The thing is, because the rules are loose with Halloween, many of these songs get played throughout the year regardless of the season. Nick Cave’s “Red Right Hand,” Echo & the Bunnymen’s “The Killing Moon” and Van Morrison’s “Here Comes The Night” don’t need an excuse for spins, even though they’ve become standards in late October, which got me thinking: There are songs in a similar vein that are related to Christmas, though not exactly a Christmas song, that tend to be off limits during any other part of the year. In my last article, I asked why a song could make some listeners so angry just because of the artist singing it. There is a much tamer, less-serious version of that when it comes to holidays and the music associated with it.

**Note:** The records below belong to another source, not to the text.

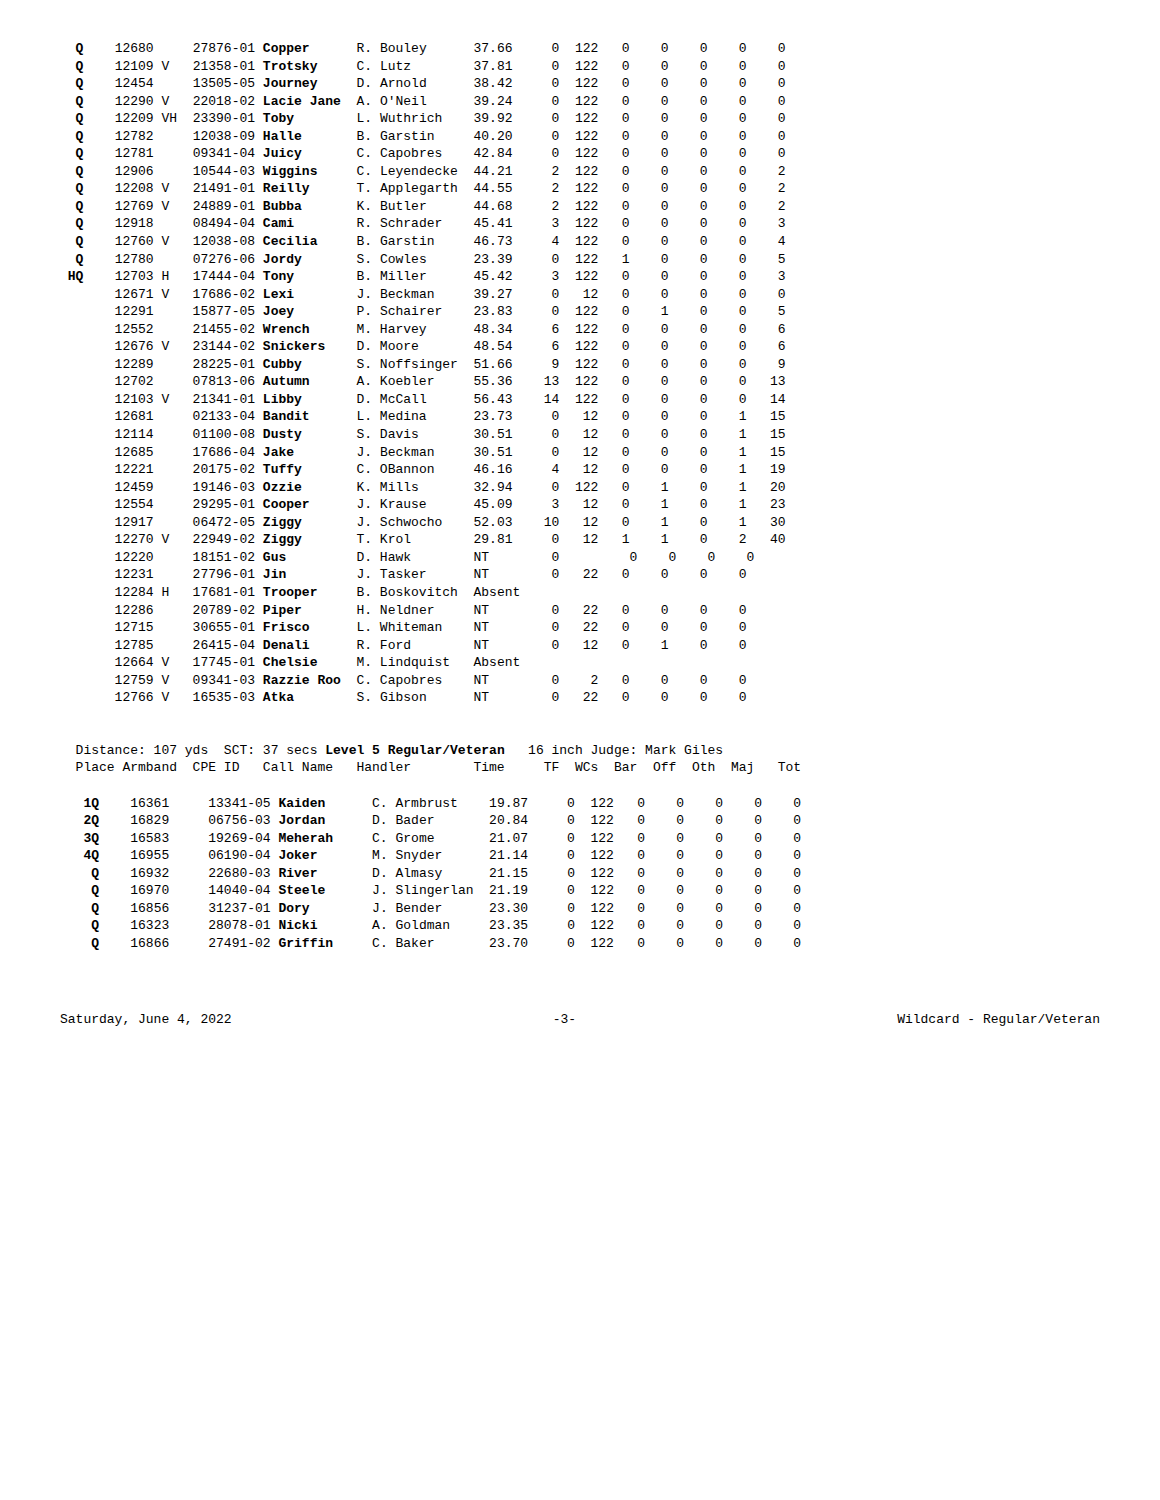Q    12680     27876-01 Copper      R. Bouley      37.66     0  122   0    0    0    0    0
  Q    12109 V   21358-01 Trotsky     C. Lutz        37.81     0  122   0    0    0    0    0
  Q    12454     13505-05 Journey     D. Arnold      38.42     0  122   0    0    0    0    0
  Q    12290 V   22018-02 Lacie Jane  A. O'Neil      39.24     0  122   0    0    0    0    0
  Q    12209 VH  23390-01 Toby        L. Wuthrich    39.92     0  122   0    0    0    0    0
  Q    12782     12038-09 Halle       B. Garstin     40.20     0  122   0    0    0    0    0
  Q    12781     09341-04 Juicy       C. Capobres    42.84     0  122   0    0    0    0    0
  Q    12906     10544-03 Wiggins     C. Leyendecke  44.21     2  122   0    0    0    0    2
  Q    12208 V   21491-01 Reilly      T. Applegarth  44.55     2  122   0    0    0    0    2
  Q    12769 V   24889-01 Bubba       K. Butler      44.68     2  122   0    0    0    0    2
  Q    12918     08494-04 Cami        R. Schrader    45.41     3  122   0    0    0    0    3
  Q    12760 V   12038-08 Cecilia     B. Garstin     46.73     4  122   0    0    0    0    4
  Q    12780     07276-06 Jordy       S. Cowles      23.39     0  122   1    0    0    0    5
 HQ    12703 H   17444-04 Tony        B. Miller      45.42     3  122   0    0    0    0    3
       12671 V   17686-02 Lexi        J. Beckman     39.27     0   12   0    0    0    0    0
       12291     15877-05 Joey        P. Schairer    23.83     0  122   0    1    0    0    5
       12552     21455-02 Wrench      M. Harvey      48.34     6  122   0    0    0    0    6
       12676 V   23144-02 Snickers    D. Moore       48.54     6  122   0    0    0    0    6
       12289     28225-01 Cubby       S. Noffsinger  51.66     9  122   0    0    0    0    9
       12702     07813-06 Autumn      A. Koebler     55.36    13  122   0    0    0    0   13
       12103 V   21341-01 Libby       D. McCall      56.43    14  122   0    0    0    0   14
       12681     02133-04 Bandit      L. Medina      23.73     0   12   0    0    0    1   15
       12114     01100-08 Dusty       S. Davis       30.51     0   12   0    0    0    1   15
       12685     17686-04 Jake        J. Beckman     30.51     0   12   0    0    0    1   15
       12221     20175-02 Tuffy       C. OBannon     46.16     4   12   0    0    0    1   19
       12459     19146-03 Ozzie       K. Mills       32.94     0  122   0    1    0    1   20
       12554     29295-01 Cooper      J. Krause      45.09     3   12   0    1    0    1   23
       12917     06472-05 Ziggy       J. Schwocho    52.03    10   12   0    1    0    1   30
       12270 V   22949-02 Ziggy       T. Krol        29.81     0   12   1    1    0    2   40
       12220     18151-02 Gus         D. Hawk        NT        0         0    0    0    0
       12231     27796-01 Jin         J. Tasker      NT        0   22   0    0    0    0
       12284 H   17681-01 Trooper     B. Boskovitch  Absent
       12286     20789-02 Piper       H. Neldner     NT        0   22   0    0    0    0
       12715     30655-01 Frisco      L. Whiteman    NT        0   22   0    0    0    0
       12785     26415-04 Denali      R. Ford        NT        0   12   0    1    0    0
       12664 V   17745-01 Chelsie     M. Lindquist   Absent
       12759 V   09341-03 Razzie Roo  C. Capobres    NT        0    2   0    0    0    0
       12766 V   16535-03 Atka        S. Gibson      NT        0   22   0    0    0    0


  Distance: 107 yds  SCT: 37 secs Level 5 Regular/Veteran   16 inch Judge: Mark Giles
  Place Armband  CPE ID   Call Name   Handler        Time     TF  WCs  Bar  Off  Oth  Maj   Tot

   1Q    16361     13341-05 Kaiden      C. Armbrust    19.87     0  122   0    0    0    0    0
   2Q    16829     06756-03 Jordan      D. Bader       20.84     0  122   0    0    0    0    0
   3Q    16583     19269-04 Meherah     C. Grome       21.07     0  122   0    0    0    0    0
   4Q    16955     06190-04 Joker       M. Snyder      21.14     0  122   0    0    0    0    0
    Q    16932     22680-03 River       D. Almasy      21.15     0  122   0    0    0    0    0
    Q    16970     14040-04 Steele      J. Slingerlan  21.19     0  122   0    0    0    0    0
    Q    16856     31237-01 Dory        J. Bender      23.30     0  122   0    0    0    0    0
    Q    16323     28078-01 Nicki       A. Goldman     23.35     0  122   0    0    0    0    0
    Q    16866     27491-02 Griffin     C. Baker       23.70     0  122   0    0    0    0    0
Saturday, June 4, 2022 -3- Wildcard - Regular/Veteran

For instance, can I really not play Joni Mitchell’s “River” outside of December? I’ve tried and got instant pushback from callers insisting that I just broke a major DJ rule. I love “River.” It’s one of the all-time greatest songs. I personally want to hear it as much in May as anytime after Thanksgiving. The fact that she sings “It’s coming on Christmas…” in that opening line, along with a few picturesque lyrics that follow, doesn’t so much equate the song to something like “Santa Claus Is Coming To Town” to me. Maybe because after that first verse, Mitchell takes the song into pure relationship and longing territory. Aside from that first verse — and to be fair, she does tease five notes of “Jingle Bells” briefly — it could be any normal love song.

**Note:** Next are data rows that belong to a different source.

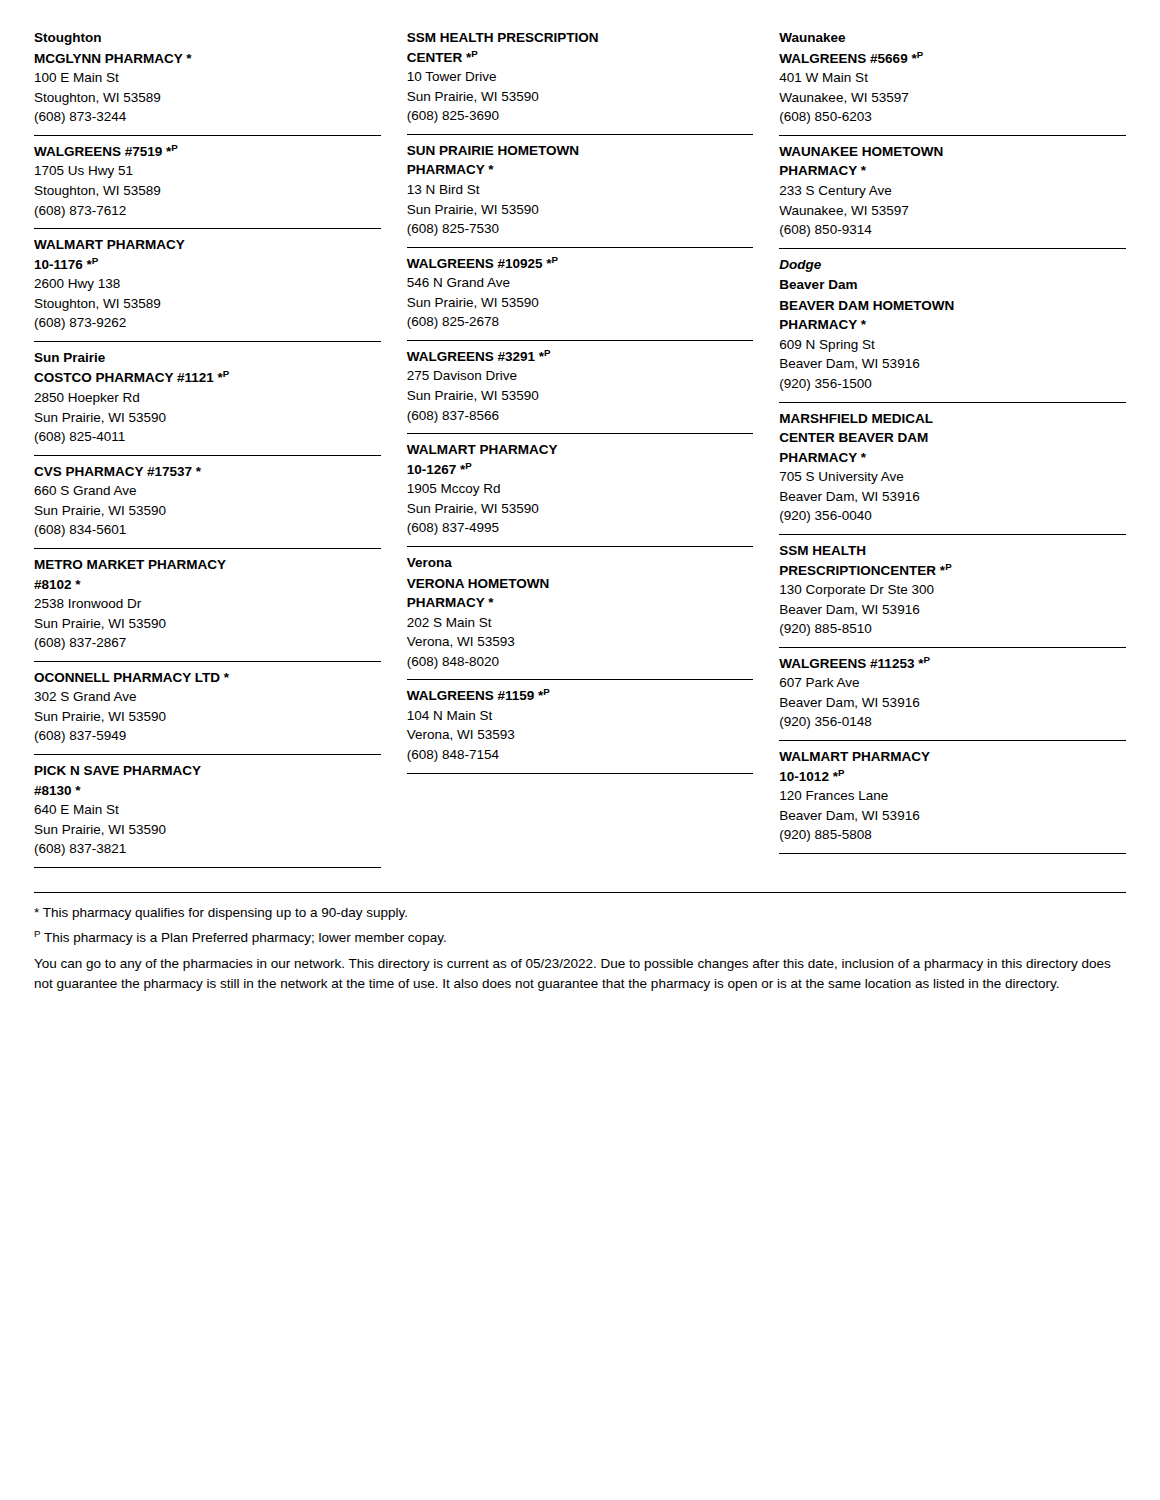Stoughton
MCGLYNN PHARMACY *
100 E Main St
Stoughton, WI 53589
(608) 873-3244
WALGREENS #7519 *P
1705 Us Hwy 51
Stoughton, WI 53589
(608) 873-7612
WALMART PHARMACY
10-1176 *P
2600 Hwy 138
Stoughton, WI 53589
(608) 873-9262
Sun Prairie
COSTCO PHARMACY #1121 *P
2850 Hoepker Rd
Sun Prairie, WI 53590
(608) 825-4011
CVS PHARMACY #17537 *
660 S Grand Ave
Sun Prairie, WI 53590
(608) 834-5601
METRO MARKET PHARMACY
#8102 *
2538 Ironwood Dr
Sun Prairie, WI 53590
(608) 837-2867
OCONNELL PHARMACY LTD *
302 S Grand Ave
Sun Prairie, WI 53590
(608) 837-5949
PICK N SAVE PHARMACY
#8130 *
640 E Main St
Sun Prairie, WI 53590
(608) 837-3821
SSM HEALTH PRESCRIPTION
CENTER *P
10 Tower Drive
Sun Prairie, WI 53590
(608) 825-3690
SUN PRAIRIE HOMETOWN
PHARMACY *
13 N Bird St
Sun Prairie, WI 53590
(608) 825-7530
WALGREENS #10925 *P
546 N Grand Ave
Sun Prairie, WI 53590
(608) 825-2678
WALGREENS #3291 *P
275 Davison Drive
Sun Prairie, WI 53590
(608) 837-8566
WALMART PHARMACY
10-1267 *P
1905 Mccoy Rd
Sun Prairie, WI 53590
(608) 837-4995
Verona
VERONA HOMETOWN
PHARMACY *
202 S Main St
Verona, WI 53593
(608) 848-8020
WALGREENS #1159 *P
104 N Main St
Verona, WI 53593
(608) 848-7154
Waunakee
WALGREENS #5669 *P
401 W Main St
Waunakee, WI 53597
(608) 850-6203
WAUNAKEE HOMETOWN
PHARMACY *
233 S Century Ave
Waunakee, WI 53597
(608) 850-9314
Dodge
Beaver Dam
BEAVER DAM HOMETOWN
PHARMACY *
609 N Spring St
Beaver Dam, WI 53916
(920) 356-1500
MARSHFIELD MEDICAL
CENTER BEAVER DAM
PHARMACY *
705 S University Ave
Beaver Dam, WI 53916
(920) 356-0040
SSM HEALTH
PRESCRIPTIONCENTER *P
130 Corporate Dr Ste 300
Beaver Dam, WI 53916
(920) 885-8510
WALGREENS #11253 *P
607 Park Ave
Beaver Dam, WI 53916
(920) 356-0148
WALMART PHARMACY
10-1012 *P
120 Frances Lane
Beaver Dam, WI 53916
(920) 885-5808
* This pharmacy qualifies for dispensing up to a 90-day supply.
P This pharmacy is a Plan Preferred pharmacy; lower member copay.
You can go to any of the pharmacies in our network. This directory is current as of 05/23/2022. Due to possible changes after this date, inclusion of a pharmacy in this directory does not guarantee the pharmacy is still in the network at the time of use. It also does not guarantee that the pharmacy is open or is at the same location as listed in the directory.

The same goes with The Pogues “Fairytale of New York,” though admittedly, this one’s a harder argument. They invoke Christmas through the duet, but because of the style of the storytelling, and especially the music, it carries more of a movie you watch that just happens to have a scene in it during Christmastime, but not actually a Christmas movie. I may be the only one who feels this way about this classic though, as most of my friends tell me it’s a wintertime-only cut. I say play it in June, and I’ll still love it just as much.

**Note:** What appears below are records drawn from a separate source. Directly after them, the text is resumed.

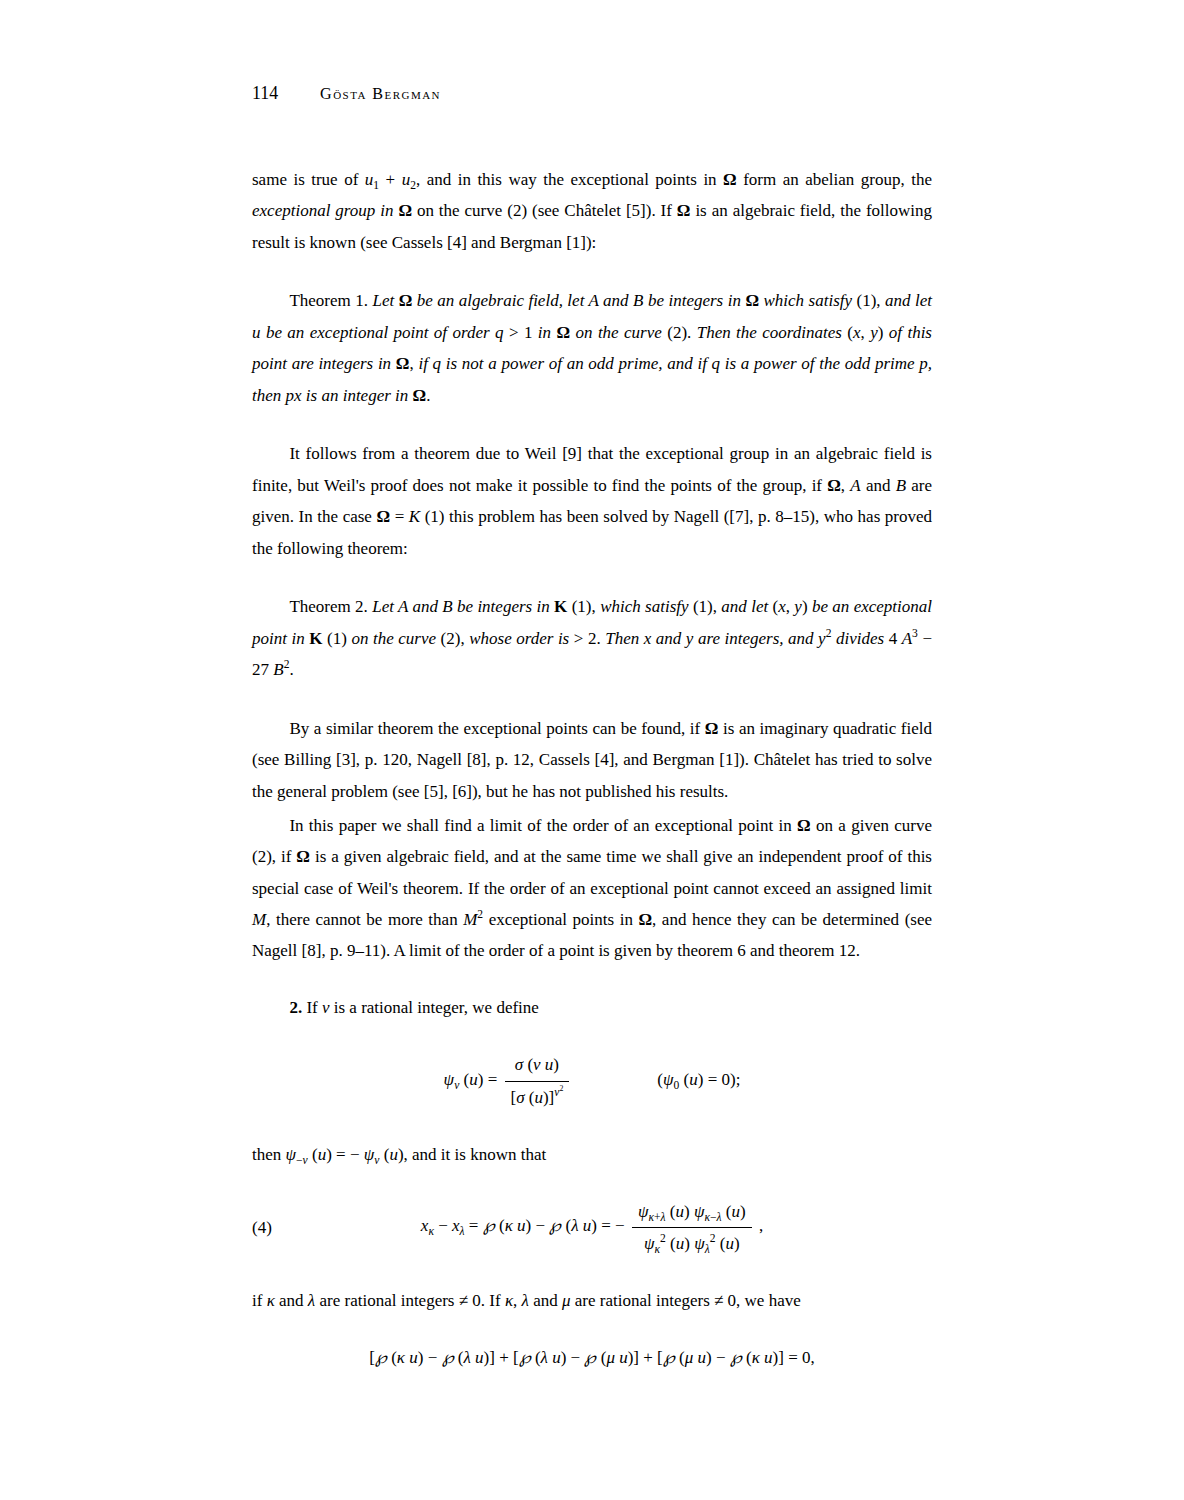114 Gösta Bergman
same is true of u1 + u2, and in this way the exceptional points in Ω form an abelian group, the exceptional group in Ω on the curve (2) (see Châtelet [5]). If Ω is an algebraic field, the following result is known (see Cassels [4] and Bergman [1]):
Theorem 1. Let Ω be an algebraic field, let A and B be integers in Ω which satisfy (1), and let u be an exceptional point of order q > 1 in Ω on the curve (2). Then the coordinates (x, y) of this point are integers in Ω, if q is not a power of an odd prime, and if q is a power of the odd prime p, then px is an integer in Ω.
It follows from a theorem due to Weil [9] that the exceptional group in an algebraic field is finite, but Weil's proof does not make it possible to find the points of the group, if Ω, A and B are given. In the case Ω = K (1) this problem has been solved by Nagell ([7], p. 8–15), who has proved the following theorem:
Theorem 2. Let A and B be integers in K (1), which satisfy (1), and let (x, y) be an exceptional point in K (1) on the curve (2), whose order is > 2. Then x and y are integers, and y2 divides 4 A3 − 27 B2.
By a similar theorem the exceptional points can be found, if Ω is an imaginary quadratic field (see Billing [3], p. 120, Nagell [8], p. 12, Cassels [4], and Bergman [1]). Châtelet has tried to solve the general problem (see [5], [6]), but he has not published his results.
In this paper we shall find a limit of the order of an exceptional point in Ω on a given curve (2), if Ω is a given algebraic field, and at the same time we shall give an independent proof of this special case of Weil's theorem. If the order of an exceptional point cannot exceed an assigned limit M, there cannot be more than M2 exceptional points in Ω, and hence they can be determined (see Nagell [8], p. 9–11). A limit of the order of a point is given by theorem 6 and theorem 12.
2. If ν is a rational integer, we define
ψν (u) = σ (ν u) [σ (u)]ν2 (ψ0 (u) = 0);
then ψ−ν (u) = − ψν (u), and it is known that
(4) xκ − xλ = ℘ (κ u) − ℘ (λ u) = − ψκ+λ (u) ψκ−λ (u) ψκ2 (u) ψλ2 (u) ,
if κ and λ are rational integers ≠ 0. If κ, λ and μ are rational integers ≠ 0, we have
[℘ (κ u) − ℘ (λ u)] + [℘ (λ u) − ℘ (μ u)] + [℘ (μ u) − ℘ (κ u)] = 0,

Further along, there is a Tom Waits tune called “New Year’s Eve,” a great rambling story that only mentions the holiday once, but does feature the hook of “Auld Lang Syne” in the bridge. I thought I was in safe territory when I was still giving it spins come February, until a caller reprimanded me and told me to “move on.” Maybe he had a bad NYE experience. Maybe he doesn’t like Tom Waits, though I don’t know how to feel about a person who flat out just doesn’t like Tom Waits, so I’ll assume it was the former reason for the sake of humanity. For the sake of his soul.
I suppose I’m in the minority in this argument altogether. I pulled a highly-scientific poll by asking a handful of my friends, and none of them took my side on any of these. Apparently, there are very strict guidelines to when certain songs can be played, and the punishment is eternal exile. Either that or a stern finger wagging. So be it. That still won’t stop me from enjoying my favorites the same way that I may just be wearing white after Labor Day, because, dammit, that shirt makes me feel great. Plus, Joni’s “River” is on her Blue album, which absolutely, positively must be played front-to-back. So, maybe I’ll play it in June. And maybe I’ll play “Monster Mash” in December. And I’ll do it with a big shit-eating grin.